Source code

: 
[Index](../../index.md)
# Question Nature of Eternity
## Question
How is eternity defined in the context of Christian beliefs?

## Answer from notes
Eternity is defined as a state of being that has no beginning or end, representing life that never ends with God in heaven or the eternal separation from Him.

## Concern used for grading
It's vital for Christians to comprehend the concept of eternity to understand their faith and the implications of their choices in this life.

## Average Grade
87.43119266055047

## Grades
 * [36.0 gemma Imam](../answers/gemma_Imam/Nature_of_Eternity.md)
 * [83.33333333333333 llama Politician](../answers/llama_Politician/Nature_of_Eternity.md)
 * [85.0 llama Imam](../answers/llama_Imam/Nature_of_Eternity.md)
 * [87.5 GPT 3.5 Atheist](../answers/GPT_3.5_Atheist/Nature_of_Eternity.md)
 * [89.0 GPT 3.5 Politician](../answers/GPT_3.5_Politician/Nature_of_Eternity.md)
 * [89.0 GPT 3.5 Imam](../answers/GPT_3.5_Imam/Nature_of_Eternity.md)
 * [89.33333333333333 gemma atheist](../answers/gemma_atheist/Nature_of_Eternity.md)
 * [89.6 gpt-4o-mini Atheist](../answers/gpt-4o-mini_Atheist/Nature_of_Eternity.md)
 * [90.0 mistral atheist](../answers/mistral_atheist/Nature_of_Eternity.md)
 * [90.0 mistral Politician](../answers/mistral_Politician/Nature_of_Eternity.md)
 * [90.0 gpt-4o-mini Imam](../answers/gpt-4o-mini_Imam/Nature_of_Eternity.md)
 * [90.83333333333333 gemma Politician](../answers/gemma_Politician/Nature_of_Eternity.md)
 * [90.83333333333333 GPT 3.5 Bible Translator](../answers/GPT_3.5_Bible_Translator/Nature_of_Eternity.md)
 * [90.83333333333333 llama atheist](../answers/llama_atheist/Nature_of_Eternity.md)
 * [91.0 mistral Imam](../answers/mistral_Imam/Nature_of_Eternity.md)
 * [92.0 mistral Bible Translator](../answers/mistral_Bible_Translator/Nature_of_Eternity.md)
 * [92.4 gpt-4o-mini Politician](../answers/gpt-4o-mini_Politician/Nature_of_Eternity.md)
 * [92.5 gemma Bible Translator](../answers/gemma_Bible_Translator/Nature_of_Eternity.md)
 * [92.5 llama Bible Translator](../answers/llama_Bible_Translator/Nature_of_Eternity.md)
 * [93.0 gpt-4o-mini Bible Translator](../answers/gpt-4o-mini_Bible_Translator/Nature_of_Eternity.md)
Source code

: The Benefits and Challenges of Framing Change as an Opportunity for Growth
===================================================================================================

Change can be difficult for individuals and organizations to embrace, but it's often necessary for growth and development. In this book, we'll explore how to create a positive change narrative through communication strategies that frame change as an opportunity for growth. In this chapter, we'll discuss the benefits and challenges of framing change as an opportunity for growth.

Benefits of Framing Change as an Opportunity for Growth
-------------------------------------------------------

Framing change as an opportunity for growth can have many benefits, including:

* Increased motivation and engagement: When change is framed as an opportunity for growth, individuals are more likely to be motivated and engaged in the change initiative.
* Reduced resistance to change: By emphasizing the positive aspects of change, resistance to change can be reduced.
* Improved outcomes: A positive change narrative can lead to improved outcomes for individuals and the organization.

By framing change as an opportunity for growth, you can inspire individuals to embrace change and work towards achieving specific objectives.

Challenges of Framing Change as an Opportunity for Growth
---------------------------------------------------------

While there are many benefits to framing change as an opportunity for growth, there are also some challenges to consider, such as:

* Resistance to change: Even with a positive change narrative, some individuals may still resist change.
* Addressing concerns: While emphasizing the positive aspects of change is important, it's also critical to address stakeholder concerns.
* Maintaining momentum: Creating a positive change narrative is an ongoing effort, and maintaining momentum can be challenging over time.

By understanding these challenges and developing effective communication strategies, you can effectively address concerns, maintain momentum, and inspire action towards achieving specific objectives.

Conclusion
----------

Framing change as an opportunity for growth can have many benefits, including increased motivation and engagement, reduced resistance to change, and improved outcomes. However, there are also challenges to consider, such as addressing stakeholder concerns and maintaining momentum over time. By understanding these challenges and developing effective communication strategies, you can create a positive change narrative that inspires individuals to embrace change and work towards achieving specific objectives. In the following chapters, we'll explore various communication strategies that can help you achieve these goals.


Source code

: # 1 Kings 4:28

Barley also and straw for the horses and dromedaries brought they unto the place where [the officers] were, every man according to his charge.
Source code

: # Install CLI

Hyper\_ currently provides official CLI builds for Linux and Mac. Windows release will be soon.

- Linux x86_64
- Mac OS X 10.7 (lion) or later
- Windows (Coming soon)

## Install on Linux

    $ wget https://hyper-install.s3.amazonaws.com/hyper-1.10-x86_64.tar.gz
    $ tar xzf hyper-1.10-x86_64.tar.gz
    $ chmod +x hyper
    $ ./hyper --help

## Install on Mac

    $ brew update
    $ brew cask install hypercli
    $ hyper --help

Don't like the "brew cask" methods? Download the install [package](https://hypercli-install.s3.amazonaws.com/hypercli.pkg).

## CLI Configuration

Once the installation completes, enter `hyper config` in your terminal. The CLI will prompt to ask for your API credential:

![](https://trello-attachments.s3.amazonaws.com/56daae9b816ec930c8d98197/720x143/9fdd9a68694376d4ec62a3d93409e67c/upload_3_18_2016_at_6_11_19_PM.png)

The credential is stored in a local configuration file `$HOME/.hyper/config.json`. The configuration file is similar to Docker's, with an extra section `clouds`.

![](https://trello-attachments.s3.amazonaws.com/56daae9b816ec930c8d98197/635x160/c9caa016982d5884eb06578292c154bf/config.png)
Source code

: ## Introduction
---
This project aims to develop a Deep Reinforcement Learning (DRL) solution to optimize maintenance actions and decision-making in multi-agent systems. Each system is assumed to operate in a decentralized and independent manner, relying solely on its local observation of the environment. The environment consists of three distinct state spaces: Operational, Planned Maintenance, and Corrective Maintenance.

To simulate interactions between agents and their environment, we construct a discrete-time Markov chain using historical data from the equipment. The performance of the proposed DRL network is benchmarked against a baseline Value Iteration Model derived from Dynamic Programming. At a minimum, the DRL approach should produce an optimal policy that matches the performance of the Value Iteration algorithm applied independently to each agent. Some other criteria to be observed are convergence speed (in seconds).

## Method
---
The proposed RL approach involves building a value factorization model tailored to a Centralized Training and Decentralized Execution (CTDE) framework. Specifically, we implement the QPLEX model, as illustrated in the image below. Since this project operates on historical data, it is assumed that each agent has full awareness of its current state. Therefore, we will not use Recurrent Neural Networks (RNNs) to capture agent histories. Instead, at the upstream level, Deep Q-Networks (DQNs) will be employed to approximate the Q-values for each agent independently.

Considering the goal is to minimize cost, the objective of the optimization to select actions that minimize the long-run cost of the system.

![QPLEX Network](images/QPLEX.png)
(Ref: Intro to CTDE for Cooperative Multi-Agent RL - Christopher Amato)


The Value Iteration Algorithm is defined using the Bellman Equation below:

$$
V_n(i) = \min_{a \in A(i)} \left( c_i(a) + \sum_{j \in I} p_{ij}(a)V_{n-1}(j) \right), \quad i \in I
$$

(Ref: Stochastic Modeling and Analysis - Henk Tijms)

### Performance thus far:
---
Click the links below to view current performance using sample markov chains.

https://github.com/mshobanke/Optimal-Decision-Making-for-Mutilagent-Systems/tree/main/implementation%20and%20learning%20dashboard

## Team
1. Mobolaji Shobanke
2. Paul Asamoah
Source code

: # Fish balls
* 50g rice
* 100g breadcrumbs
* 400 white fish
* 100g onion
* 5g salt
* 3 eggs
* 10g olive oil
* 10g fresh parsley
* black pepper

┄┄┄┄┄┄┄┄┄┄

• **What you have to do**:
Edit all the items above so that "olive oil" reads "sunflower oil" wherever it appears, and leave every other part unchanged.

• **Exercise output**:
Source code

: 
[Index](../../index.md)
# Question Nature of Eternity
## Question
How is eternity defined in the context of Christian beliefs?

## Answer from notes
Eternity is defined as a state of being that has no beginning or end, representing life that never ends with God in heaven or the eternal separation from Him.

## Concern used for grading
It's vital for Christians to comprehend the concept of eternity to understand their faith and the implications of their choices in this life.

## Average Grade
87.43119266055047

## Grades
 * [36.0 gemma Imam](../answers/gemma_Imam/Nature_of_Eternity.md)
 * [83.33333333333333 llama Politician](../answers/llama_Politician/Nature_of_Eternity.md)
 * [85.0 llama Imam](../answers/llama_Imam/Nature_of_Eternity.md)
 * [87.5 GPT 3.5 Atheist](../answers/GPT_3.5_Atheist/Nature_of_Eternity.md)
 * [89.0 GPT 3.5 Politician](../answers/GPT_3.5_Politician/Nature_of_Eternity.md)
 * [89.0 GPT 3.5 Imam](../answers/GPT_3.5_Imam/Nature_of_Eternity.md)
 * [89.33333333333333 gemma atheist](../answers/gemma_atheist/Nature_of_Eternity.md)
 * [89.6 gpt-4o-mini Atheist](../answers/gpt-4o-mini_Atheist/Nature_of_Eternity.md)
 * [90.0 mistral atheist](../answers/mistral_atheist/Nature_of_Eternity.md)
 * [90.0 mistral Politician](../answers/mistral_Politician/Nature_of_Eternity.md)
 * [90.0 gpt-4o-mini Imam](../answers/gpt-4o-mini_Imam/Nature_of_Eternity.md)
 * [90.83333333333333 gemma Politician](../answers/gemma_Politician/Nature_of_Eternity.md)
 * [90.83333333333333 GPT 3.5 Bible Translator](../answers/GPT_3.5_Bible_Translator/Nature_of_Eternity.md)
 * [90.83333333333333 llama atheist](../answers/llama_atheist/Nature_of_Eternity.md)
 * [91.0 mistral Imam](../answers/mistral_Imam/Nature_of_Eternity.md)
 * [92.0 mistral Bible Translator](../answers/mistral_Bible_Translator/Nature_of_Eternity.md)
 * [92.4 gpt-4o-mini Politician](../answers/gpt-4o-mini_Politician/Nature_of_Eternity.md)
 * [92.5 gemma Bible Translator](../answers/gemma_Bible_Translator/Nature_of_Eternity.md)
 * [92.5 llama Bible Translator](../answers/llama_Bible_Translator/Nature_of_Eternity.md)
 * [93.0 gpt-4o-mini Bible Translator](../answers/gpt-4o-mini_Bible_Translator/Nature_of_Eternity.md)
Source code

: The Benefits and Challenges of Framing Change as an Opportunity for Growth
===================================================================================================

Change can be difficult for individuals and organizations to embrace, but it's often necessary for growth and development. In this book, we'll explore how to create a positive change narrative through communication strategies that frame change as an opportunity for growth. In this chapter, we'll discuss the benefits and challenges of framing change as an opportunity for growth.

Benefits of Framing Change as an Opportunity for Growth
-------------------------------------------------------

Framing change as an opportunity for growth can have many benefits, including:

* Increased motivation and engagement: When change is framed as an opportunity for growth, individuals are more likely to be motivated and engaged in the change initiative.
* Reduced resistance to change: By emphasizing the positive aspects of change, resistance to change can be reduced.
* Improved outcomes: A positive change narrative can lead to improved outcomes for individuals and the organization.

By framing change as an opportunity for growth, you can inspire individuals to embrace change and work towards achieving specific objectives.

Challenges of Framing Change as an Opportunity for Growth
---------------------------------------------------------

While there are many benefits to framing change as an opportunity for growth, there are also some challenges to consider, such as:

* Resistance to change: Even with a positive change narrative, some individuals may still resist change.
* Addressing concerns: While emphasizing the positive aspects of change is important, it's also critical to address stakeholder concerns.
* Maintaining momentum: Creating a positive change narrative is an ongoing effort, and maintaining momentum can be challenging over time.

By understanding these challenges and developing effective communication strategies, you can effectively address concerns, maintain momentum, and inspire action towards achieving specific objectives.

Conclusion
----------

Framing change as an opportunity for growth can have many benefits, including increased motivation and engagement, reduced resistance to change, and improved outcomes. However, there are also challenges to consider, such as addressing stakeholder concerns and maintaining momentum over time. By understanding these challenges and developing effective communication strategies, you can create a positive change narrative that inspires individuals to embrace change and work towards achieving specific objectives. In the following chapters, we'll explore various communication strategies that can help you achieve these goals.


Source code

: # 1 Kings 4:28

Barley also and straw for the horses and dromedaries brought they unto the place where [the officers] were, every man according to his charge.
Source code

: # Install CLI

Hyper\_ currently provides official CLI builds for Linux and Mac. Windows release will be soon.

- Linux x86_64
- Mac OS X 10.7 (lion) or later
- Windows (Coming soon)

## Install on Linux

    $ wget https://hyper-install.s3.amazonaws.com/hyper-1.10-x86_64.tar.gz
    $ tar xzf hyper-1.10-x86_64.tar.gz
    $ chmod +x hyper
    $ ./hyper --help

## Install on Mac

    $ brew update
    $ brew cask install hypercli
    $ hyper --help

Don't like the "brew cask" methods? Download the install [package](https://hypercli-install.s3.amazonaws.com/hypercli.pkg).

## CLI Configuration

Once the installation completes, enter `hyper config` in your terminal. The CLI will prompt to ask for your API credential:

![](https://trello-attachments.s3.amazonaws.com/56daae9b816ec930c8d98197/720x143/9fdd9a68694376d4ec62a3d93409e67c/upload_3_18_2016_at_6_11_19_PM.png)

The credential is stored in a local configuration file `$HOME/.hyper/config.json`. The configuration file is similar to Docker's, with an extra section `clouds`.

![](https://trello-attachments.s3.amazonaws.com/56daae9b816ec930c8d98197/635x160/c9caa016982d5884eb06578292c154bf/config.png)
Source code

: ## Introduction
---
This project aims to develop a Deep Reinforcement Learning (DRL) solution to optimize maintenance actions and decision-making in multi-agent systems. Each system is assumed to operate in a decentralized and independent manner, relying solely on its local observation of the environment. The environment consists of three distinct state spaces: Operational, Planned Maintenance, and Corrective Maintenance.

To simulate interactions between agents and their environment, we construct a discrete-time Markov chain using historical data from the equipment. The performance of the proposed DRL network is benchmarked against a baseline Value Iteration Model derived from Dynamic Programming. At a minimum, the DRL approach should produce an optimal policy that matches the performance of the Value Iteration algorithm applied independently to each agent. Some other criteria to be observed are convergence speed (in seconds).

## Method
---
The proposed RL approach involves building a value factorization model tailored to a Centralized Training and Decentralized Execution (CTDE) framework. Specifically, we implement the QPLEX model, as illustrated in the image below. Since this project operates on historical data, it is assumed that each agent has full awareness of its current state. Therefore, we will not use Recurrent Neural Networks (RNNs) to capture agent histories. Instead, at the upstream level, Deep Q-Networks (DQNs) will be employed to approximate the Q-values for each agent independently.

Considering the goal is to minimize cost, the objective of the optimization to select actions that minimize the long-run cost of the system.

![QPLEX Network](images/QPLEX.png)
(Ref: Intro to CTDE for Cooperative Multi-Agent RL - Christopher Amato)


The Value Iteration Algorithm is defined using the Bellman Equation below:

$$
V_n(i) = \min_{a \in A(i)} \left( c_i(a) + \sum_{j \in I} p_{ij}(a)V_{n-1}(j) \right), \quad i \in I
$$

(Ref: Stochastic Modeling and Analysis - Henk Tijms)

### Performance thus far:
---
Click the links below to view current performance using sample markov chains.

https://github.com/mshobanke/Optimal-Decision-Making-for-Mutilagent-Systems/tree/main/implementation%20and%20learning%20dashboard

## Team
1. Mobolaji Shobanke
2. Paul Asamoah
Source code

: # Fish balls
* 50g rice
* 100g breadcrumbs
* 400 white fish
* 100g onion
* 5g salt
* 3 eggs
* 10g sunflower oil
* 10g fresh parsley
* black pepper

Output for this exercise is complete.